Use Polars when you’re doing DataFrame-style transformations — filtering, selecting, creating columns, reshaping data. Its expression API is the most powerful I’ve used in any language. Use it when you want lazy evaluation and automatic parallelism. Use it when your pipeline is primarily Python and you want everything in one ecosystem.
Use DuckDB when SQL is the natural way to express your query. Multi-table joins with complex conditions, window functions, CTEs, recursive queries — DuckDB handles all of these elegantly. Use it when you want to query files directly without loading them into memory first. Use it when your team already thinks in SQL.
Use both when you’re building production pipelines. I almost always do. DuckDB for the heavy analytical queries, Polars for the transformation and I/O layer. They pass data between each other through Arrow with zero overhead.
Don’t use either for streaming data — they’re batch-oriented tools. For real-time pipelines, look at Kafka, Flink, or even Python’s async capabilities for lighter workloads.
And don’t use either as a database replacement. If you need ACID transactions, concurrent writes, or persistent storage with access control, use a proper database. DuckDB is embedded and single-process — it’s an analytical engine, not a database server.
The Ecosystem Is Moving Fast
The Python data ecosystem is in the middle of a generational shift. Arrow has become the lingua franca for columnar data. Polars adoption is accelerating — I see it in more job postings every month. DuckDB just hit 1.0 and the community is exploding.
Libraries are catching up too. Scikit-learn can now accept Polars DataFrames. Plotly and Altair work with them. If you’re building ML pipelines, you can go from raw data to trained model without touching pandas at all.
The tooling around Python’s advanced features like type hints and protocols also plays nicely with Polars. Its API is well-typed, so your IDE gives you proper autocomplete and your type checker catches errors before runtime. Try getting that with pandas.
Where I’ve Landed
That 45-minute pipeline I mentioned at the start? It’s been running in production for eight months now. Ninety seconds, every day, without a single failure. It uses less than 4GB of RAM on a machine that used to need 32GB for the pandas version. I actually downsized the instance and saved money.

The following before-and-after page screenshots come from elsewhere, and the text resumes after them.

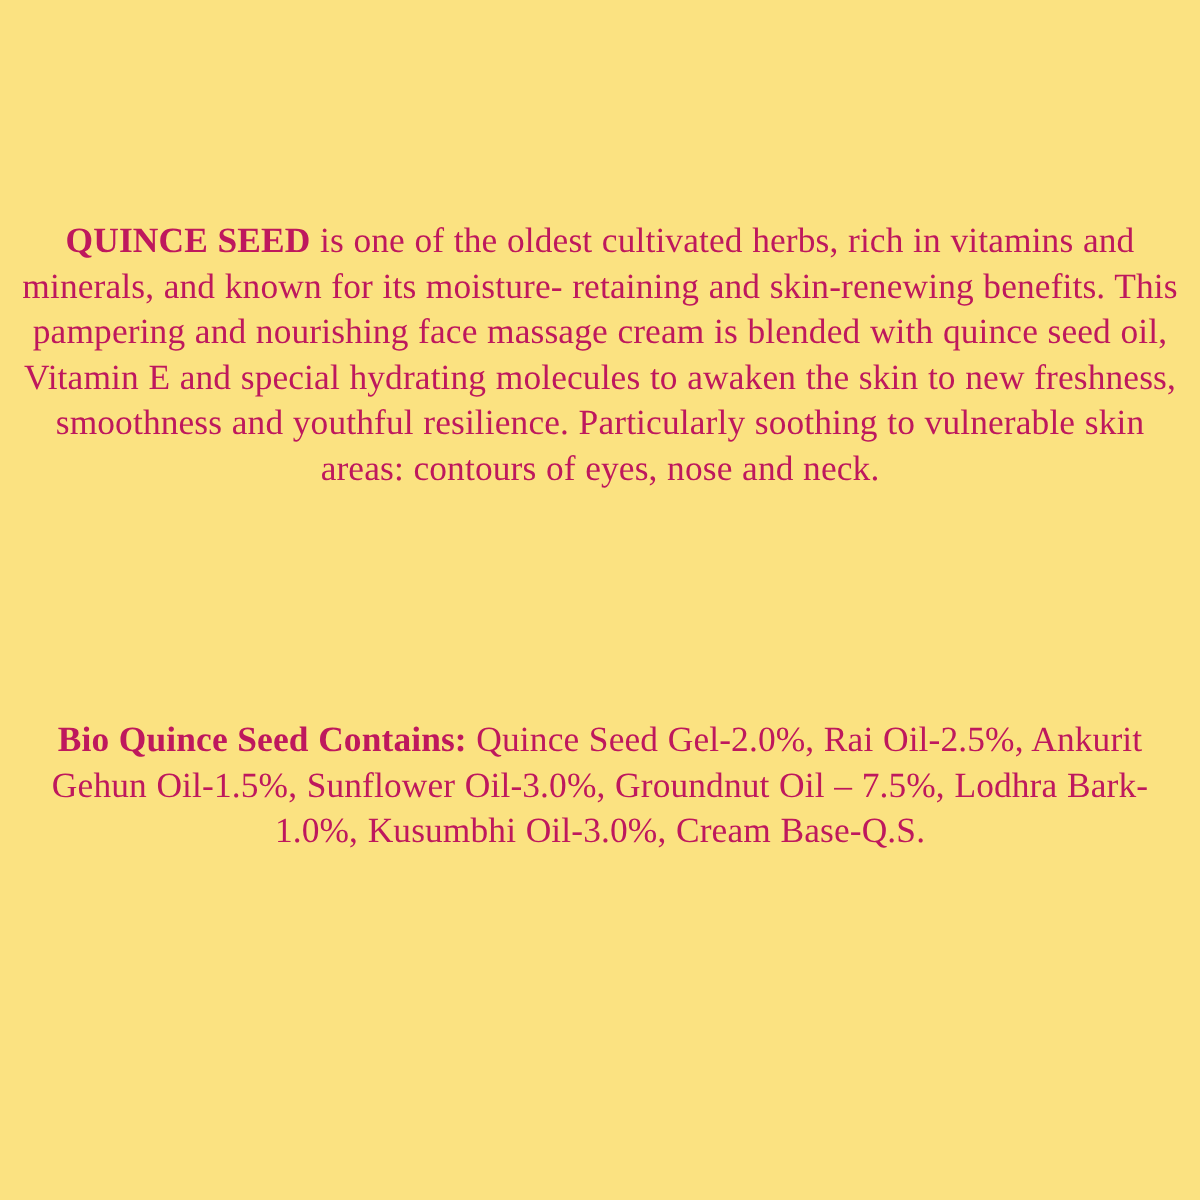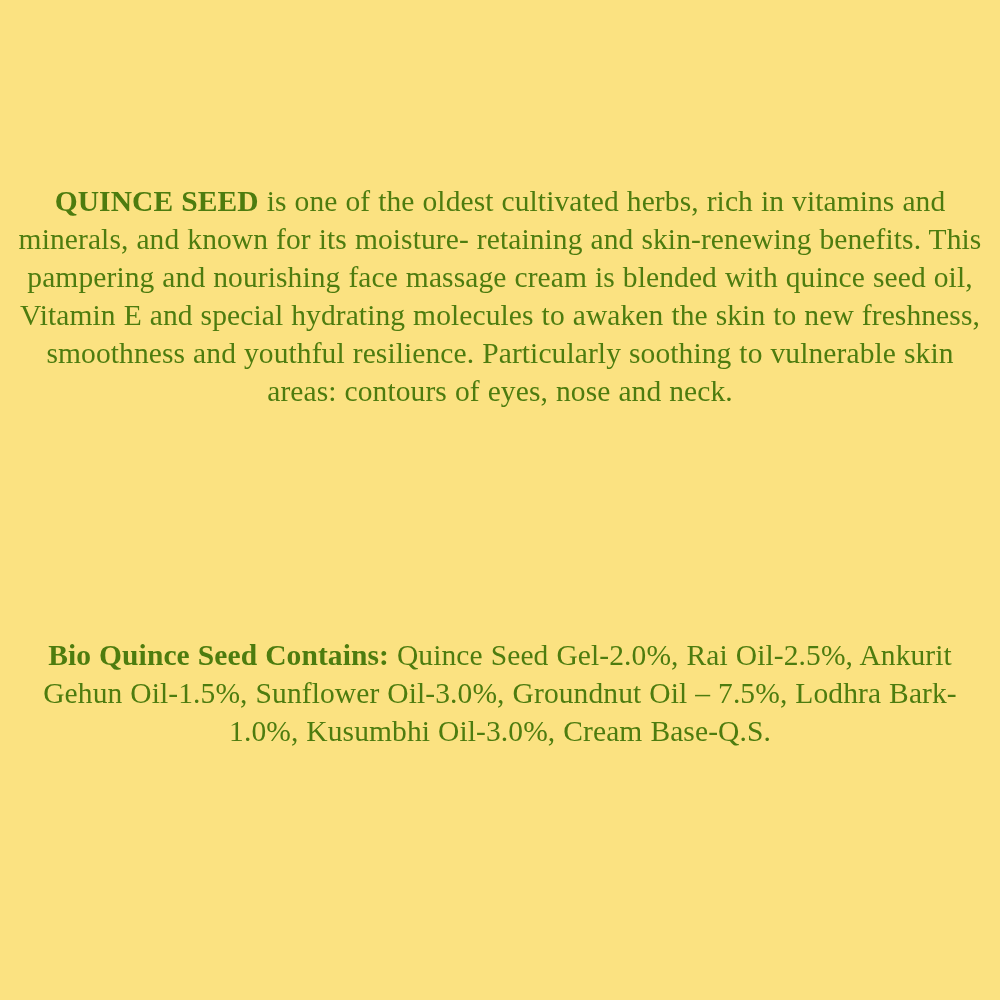--- a/index.html
+++ b/index.html
@@ -39,7 +39,7 @@
     font-size: 29.5px;
     line-height: 38px;
     letter-spacing: 0.1px;
-    color: #4d7c0f;
+    color: #be185d;
     word-spacing: 0.5px;
   }
   .lead {

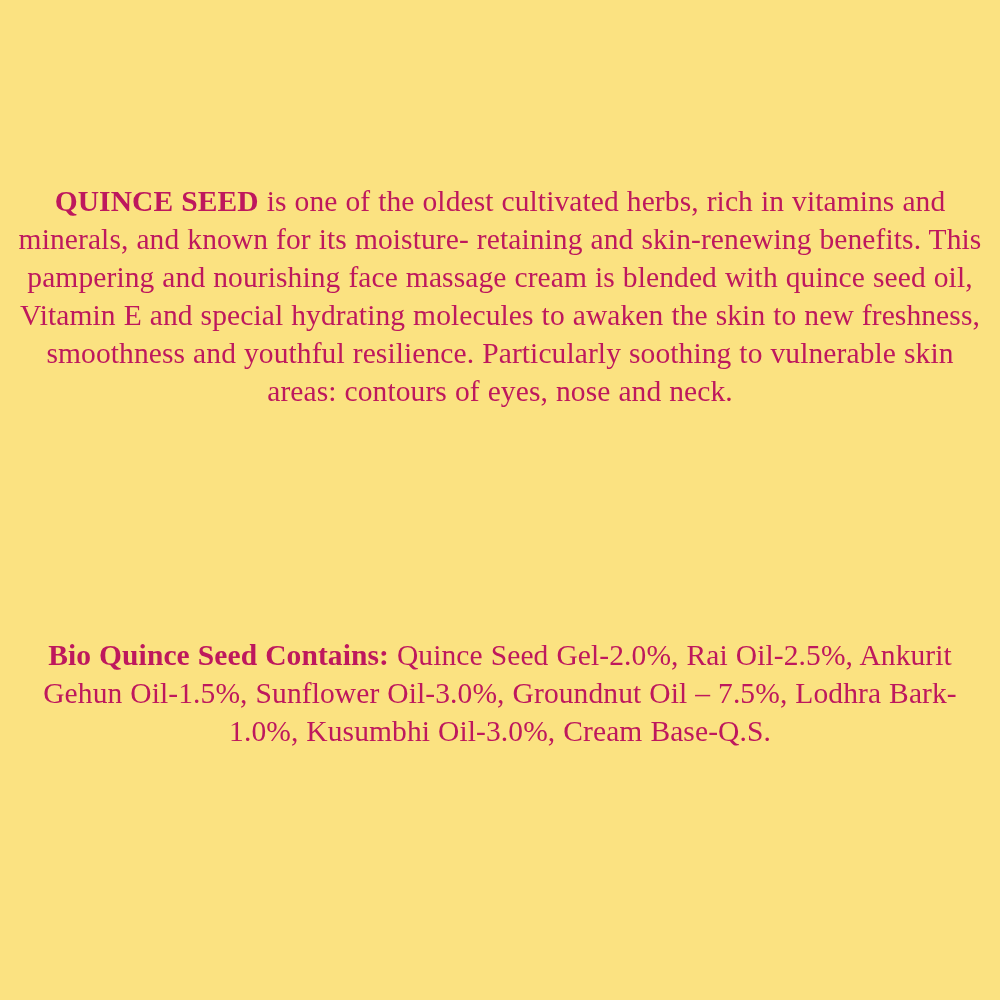--- a/index.html
+++ b/index.html
@@ -31,7 +31,7 @@
     padding: 0 18px;
   }
   .ingredients-block {
-    top: 636px;
+    top: 598px;
     padding: 0 18px;
   }
   p.para {

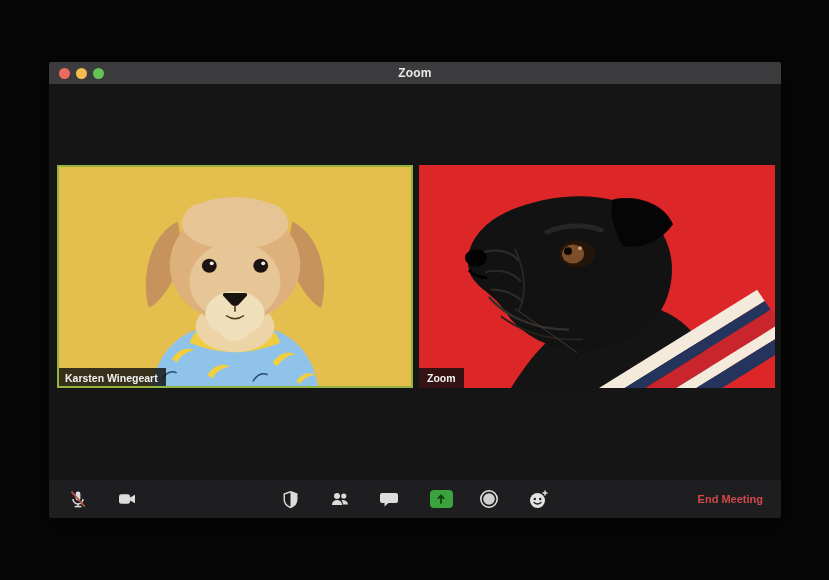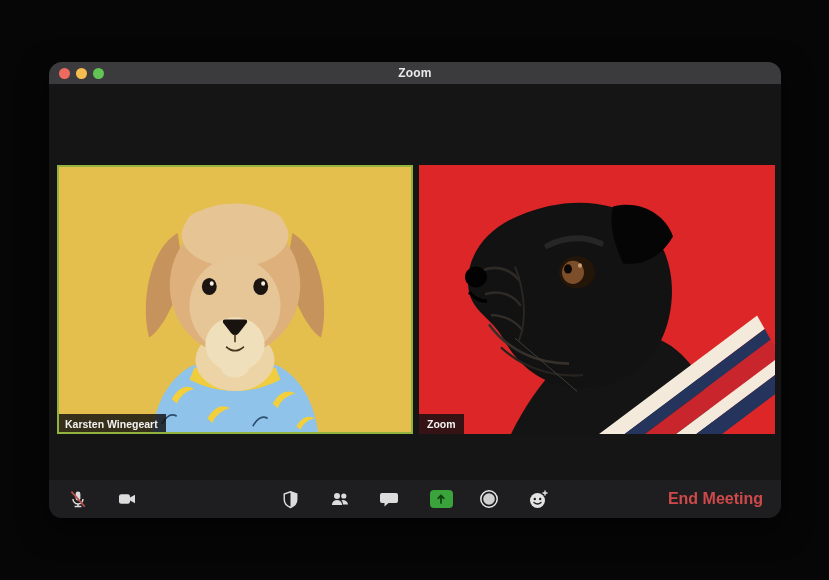--- a/index.html
+++ b/index.html
@@ -9,7 +9,7 @@
   }
   .window{
     position:absolute;left:49px;top:62px;width:732px;height:456px;
-    background:#151515;border-radius:13px;overflow:hidden;
+    background:#151515;border-radius:2px;overflow:hidden;
     box-shadow:0 10px 30px rgba(0,0,0,.6);
   }
   .titlebar{

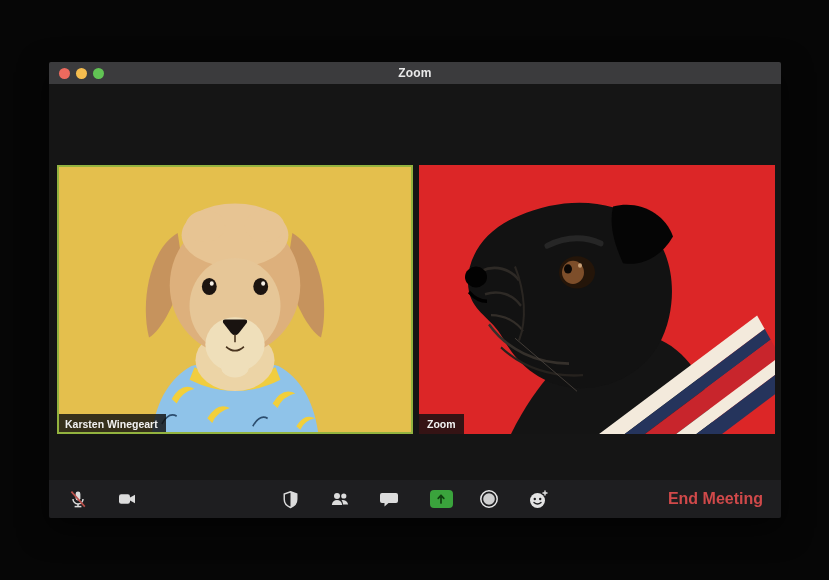--- a/index.html
+++ b/index.html
@@ -27,7 +27,7 @@
   }
   .stage{position:absolute;left:0;top:22px;width:732px;height:396px;background:#151515;}
   .tile{
-    position:absolute;top:81px;width:356px;height:269px;overflow:hidden;
+    position:absolute;top:81px;width:356px;height:223px;overflow:hidden;
   }
   .tile.left{left:8px;background:#e4bf4d;border:2px solid #93b33f;box-sizing:border-box;}
   .tile.right{left:370px;background:#dc2627;}

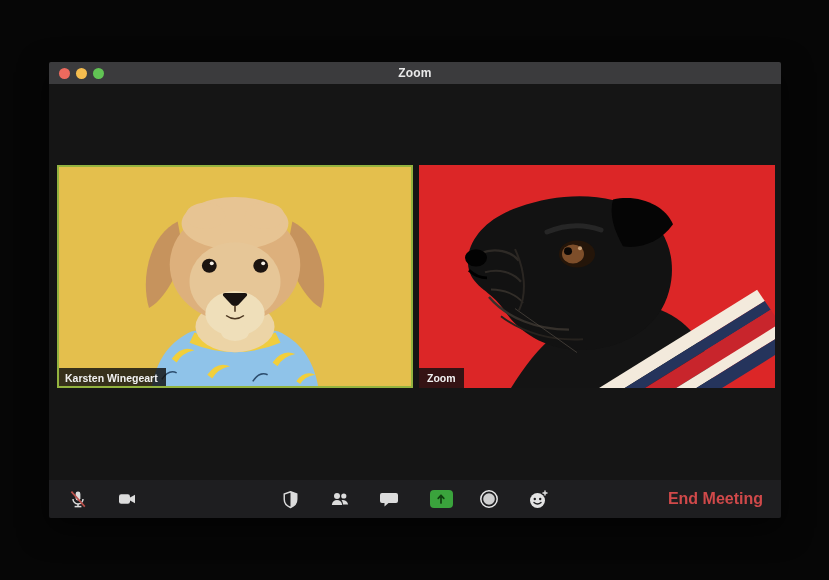--- a/index.html
+++ b/index.html
@@ -52,7 +52,7 @@
   }
   .end-meeting{
     position:absolute;right:18px;top:0;height:38px;display:flex;align-items:center;
-    color:#d0494a;font-size:16px;font-weight:bold;cursor:pointer;
+    color:#d0494a;font-size:11px;font-weight:bold;cursor:pointer;
   }
 </style>
 </head>

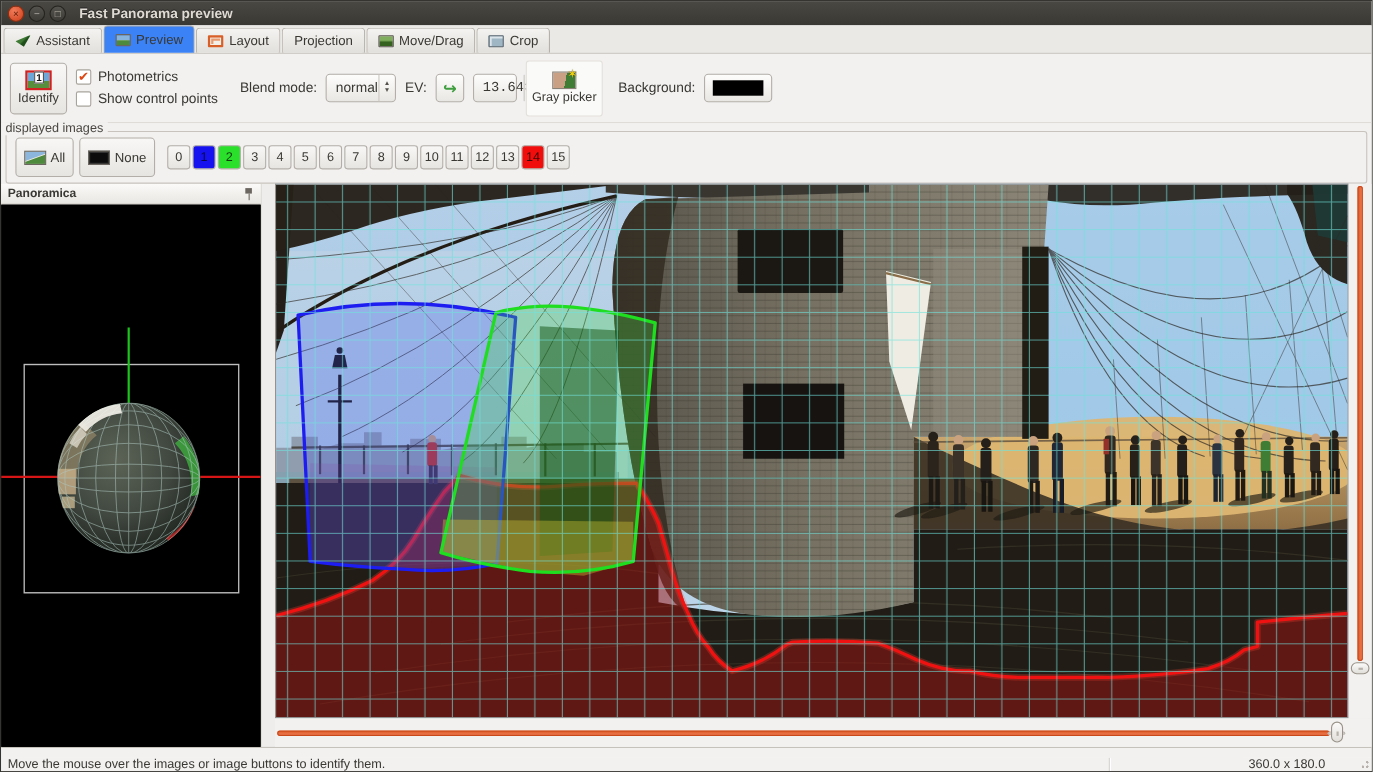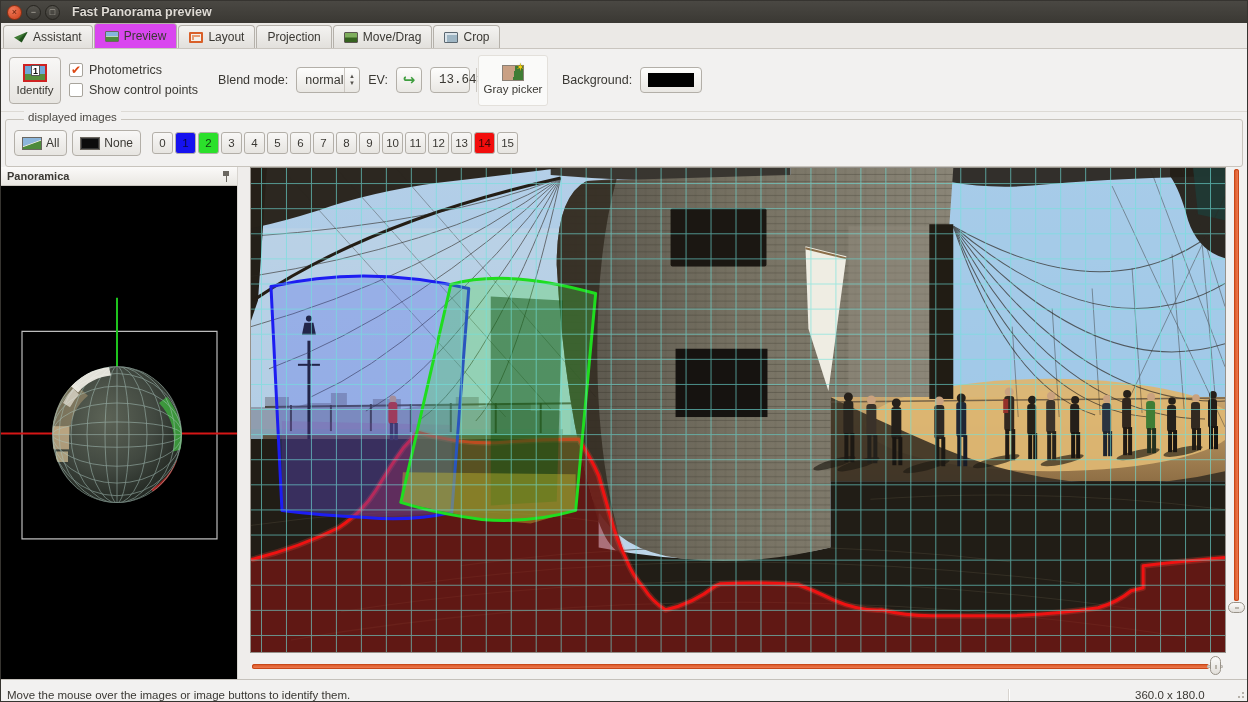--- a/index.html
+++ b/index.html
@@ -17,7 +17,7 @@
   
   .tabbar { height:26px; flex:0 0 26px; background:#ebe9e6; display:flex; align-items:flex-end; padding:3px 2px 0 2px; border-bottom:1px solid #c9c5bf; }
   .tab { display:flex; align-items:center; gap:5px; height:23px; padding:0 10px; margin-right:1px; border:1px solid #b5b1aa; border-bottom:none; border-radius:4px 4px 0 0; background:linear-gradient(#f4f3f1,#e2e0dc); cursor:pointer; }
-  .tab.active { background:#d946ef; height:25px; position:relative; z-index:2; }
+  .tab.active { background:#3b82f6; height:25px; position:relative; z-index:2; }
   .tabicon { width:14px; height:11px; border-radius:1px; flex:0 0 auto; }
   .ic-assistant { background:linear-gradient(135deg,#3f7a35 45%,#1e4f1a 55%); clip-path:polygon(0 55%,100% 0,55% 100%); }
   .ic-preview { background:linear-gradient(#86b4dd 45%,#bcd3c2 50%,#4d8a3c 55%); border:1px solid #6b6760; }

I’m not saying pandas is useless. It has the largest ecosystem, the most Stack Overflow answers, and it’s what most tutorials teach. If you’re doing quick exploratory analysis on small datasets, pandas is fine.
But for anything that matters — production pipelines, large datasets, performance-sensitive work — Polars and DuckDB are the answer. The learning curve is a weekend. The performance gains last forever.
Stop waiting for pandas to get faster. It won’t. The architecture doesn’t allow it. Polars and DuckDB were built from scratch with modern hardware in mind, and it shows in every benchmark and every pipeline I’ve built with them.
Make the switch. You’ll wonder why you didn’t do it sooner.